**Фрагмент текста**
---
Менталитет обуславливает традиционные для конкретной общности формы поведения и сознания, восприятия и отношения к окружающей действительности, к которым можно отнести праздники. В этой связи интерес вызывает статья М. И. Воловиковой о значении праздника в русской культуре. Именно он, как считает автор, выступает необходимой составляющей в формировании духовно-нравственной компоненты ментальности русского человека. Через праздник (подготовку к нему, само празднование и попразднество) проявляется мировидение людей различных эпох, отражая ценностные ориентации и идеалы народа.
К современным методам исследования ментальности больших социальных групп обращается Е. В. Бакшутова. Анализируя тексты онлайн-дискуссий виртуальных групп в соцсетях, она показывает два разных типа исторического сознания, два менталитета, две коммуникативные стратегии, и делает прогноз их возможного взаимодействия.
---
(Изображения документов с исходным кодом)
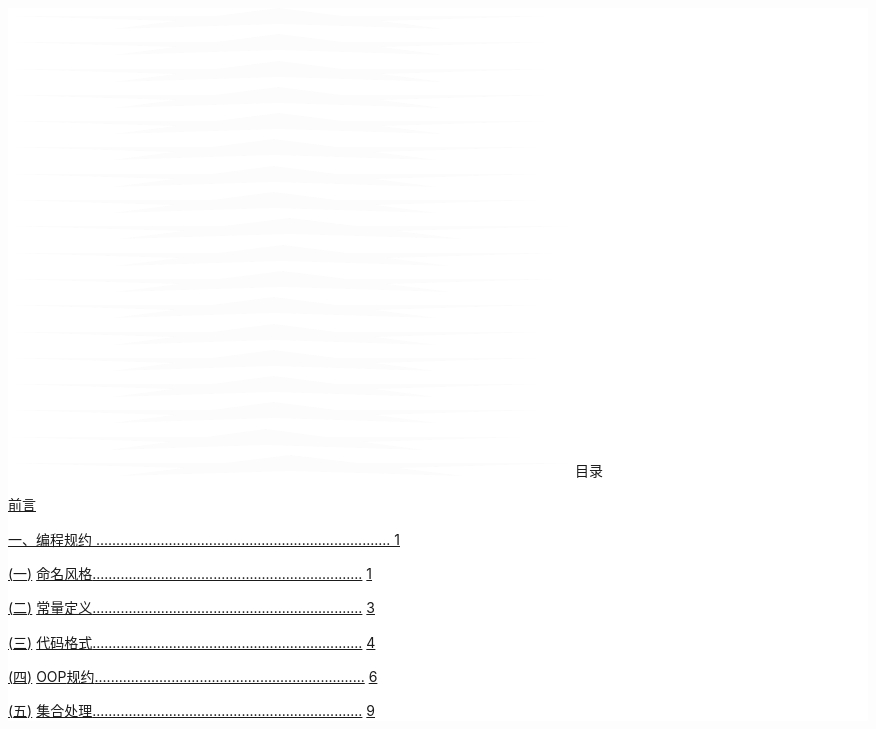![](121418251941_0阿里巴巴Java开发手册(终极版).files/121418251941_0阿里巴巴Java开发手册(终极版)904.png)![](121418251941_0阿里巴巴Java开发手册(终极版).files/121418251941_0阿里巴巴Java开发手册(终极版)905.png)![](121418251941_0阿里巴巴Java开发手册(终极版).files/121418251941_0阿里巴巴Java开发手册(终极版)906.png)![](121418251941_0阿里巴巴Java开发手册(终极版).files/121418251941_0阿里巴巴Java开发手册(终极版)907.png)![](121418251941_0阿里巴巴Java开发手册(终极版).files/121418251941_0阿里巴巴Java开发手册(终极版)908.png)![](121418251941_0阿里巴巴Java开发手册(终极版).files/121418251941_0阿里巴巴Java开发手册(终极版)909.png)![](121418251941_0阿里巴巴Java开发手册(终极版).files/121418251941_0阿里巴巴Java开发手册(终极版)910.png)![](121418251941_0阿里巴巴Java开发手册(终极版).files/121418251941_0阿里巴巴Java开发手册(终极版)911.png)![](121418251941_0阿里巴巴Java开发手册(终极版).files/121418251941_0阿里巴巴Java开发手册(终极版)912.png)![](121418251941_0阿里巴巴Java开发手册(终极版).files/121418251941_0阿里巴巴Java开发手册(终极版)913.png)![](121418251941_0阿里巴巴Java开发手册(终极版).files/121418251941_0阿里巴巴Java开发手册(终极版)914.png)![](121418251941_0阿里巴巴Java开发手册(终极版).files/121418251941_0阿里巴巴Java开发手册(终极版)915.png)![](121418251941_0阿里巴巴Java开发手册(终极版).files/121418251941_0阿里巴巴Java开发手册(终极版)916.png)![](121418251941_0阿里巴巴Java开发手册(终极版).files/121418251941_0阿里巴巴Java开发手册(终极版)917.png)![](121418251941_0阿里巴巴Java开发手册(终极版).files/121418251941_0阿里巴巴Java开发手册(终极版)918.png)![](121418251941_0阿里巴巴Java开发手册(终极版).files/121418251941_0阿里巴巴Java开发手册(终极版)919.png)![](121418251941_0阿里巴巴Java开发手册(终极版).files/121418251941_0阿里巴巴Java开发手册(终极版)920.png)![](121418251941_0阿里巴巴Java开发手册(终极版).files/121418251941_0阿里巴巴Java开发手册(终极版)921.png)目录

[前言](#2)

[一、编程规约 ......................................................................... 1](#4)

[(](#4)[一](#4)[)](#4)  [命名风格](#4)[...................................................................](#4)  [1](#4)

[(](#6)[二](#6)[)](#6)  [常量定义](#6)[...................................................................](#6)  [3](#6)

[(](#7)[三](#7)[)](#7)  [代码格式](#7)[...................................................................](#7)  [4](#7)

[(](#9)[四](#9)[)](#9)  [OOP](#9)[规约](#9)[...................................................................](#9)  [6](#9)

[(](#12)[五](#12)[)](#12)  [集合处理](#12)[...................................................................](#12)  [9](#12)
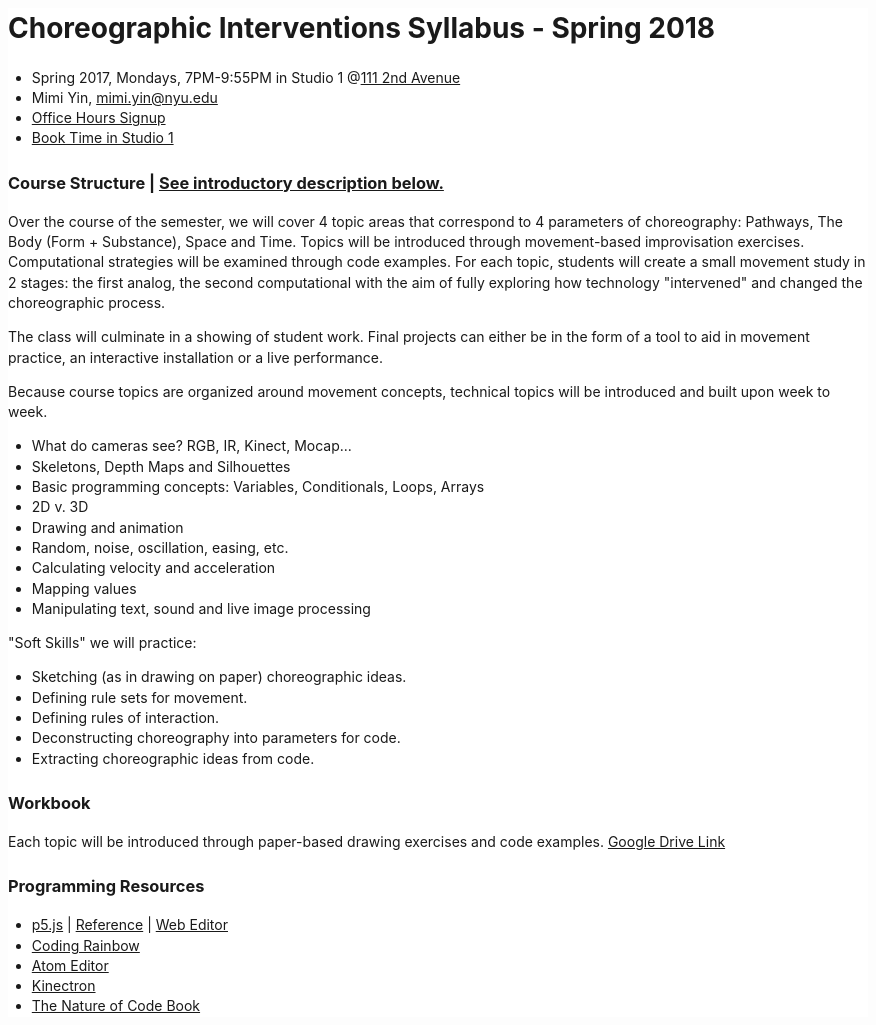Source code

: # Choreographic Interventions Syllabus - Spring 2018

- Spring 2017, Mondays, 7PM-9:55PM in Studio 1 @[111 2nd Avenue](https://goo.gl/maps/FfVoDSMxNSN2)
- Mimi Yin, mimi.yin@nyu.edu
- [Office Hours Signup](https://itp.nyu.edu/inwiki/Signup/Mimi)
- [Book Time in Studio 1](https://calendar.google.com/calendar?cid=bnl1LmVkdV9oOHRnbGFjdmpuYWo4NnZ0NWZkaGU0OGI3OEBncm91cC5jYWxlbmRhci5nb29nbGUuY29t)

### Course Structure | [See introductory description below.](#course-description)
Over the course of the semester, we will cover 4 topic areas that correspond to 4 parameters of choreography: Pathways, The Body (Form + Substance), Space and Time. Topics will be introduced through movement-based improvisation exercises. Computational strategies will be examined through code examples. For each topic, students will create a small movement study in 2 stages: the first analog, the second computational with the aim of fully exploring how technology "intervened" and changed the choreographic process.

The class will culminate in a showing of student work. Final projects can either be in the form of a tool to aid in movement practice, an interactive installation or a live performance.

Because course topics are organized around movement concepts, technical topics will be introduced and built upon week to week.
- What do cameras see? RGB, IR, Kinect, Mocap...
- Skeletons, Depth Maps and Silhouettes
- Basic programming concepts: Variables, Conditionals, Loops, Arrays
- 2D v. 3D
- Drawing and animation
- Random, noise, oscillation, easing, etc.
- Calculating velocity and acceleration
- Mapping values
- Manipulating text, sound and live image processing

"Soft Skills" we will practice:
- Sketching (as in drawing on paper) choreographic ideas.
- Defining rule sets for movement.
- Defining rules of interaction.
- Deconstructing choreography into parameters for code.
- Extracting choreographic ideas from code.

### Workbook
Each topic will be introduced through paper-based drawing exercises and code examples. [Google Drive Link](https://drive.google.com/drive/folders/0B_lnhZP0dCt8MHNPamxUTzJSMDg?usp=sharing)

### Programming Resources
- [p5.js](http://p5js.org/) | [Reference](http://p5js.org/reference/) | [Web Editor](http://alpha.editor.p5js.org/)
- [Coding Rainbow](http://thecodingtrain.com/)
- [Atom Editor](https://github.com/mimiyin/sense-me-move-me/wiki/Atom)
- [Kinectron](https://github.com/lisajamhoury/kinectron)
- [The Nature of Code Book](http://natureofcode.com/book/)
---
**Условия заданий**
1. Перескажите короче или в виде списка абзац фрагмента текста, который начинается словами «Менталитет обуславливает». Сохраните его основные факты.
2. Какие тексты анализирует Е. В. Бакшутова согласно фрагменту текста?

**Решения заданий**
1.
- Менталитет определяет традиционные для общности формы поведения, сознания, восприятия и отношения к действительности. К ним относятся и праздники.
- Статья М. И. Воловиковой посвящена значению праздника в русской культуре.
- По мнению автора статьи, праздник является необходимой составляющей в формировании духовно-нравственной компоненты ментальности русского человека.
- Через праздник проявляется мировидение людей разных эпох, отражающее ценностные ориентации и идеалы народа. Это касается подготовки к празднику, самого празднования и попразднества.

2. Тексты онлайн-дискуссий виртуальных групп в соцсетях.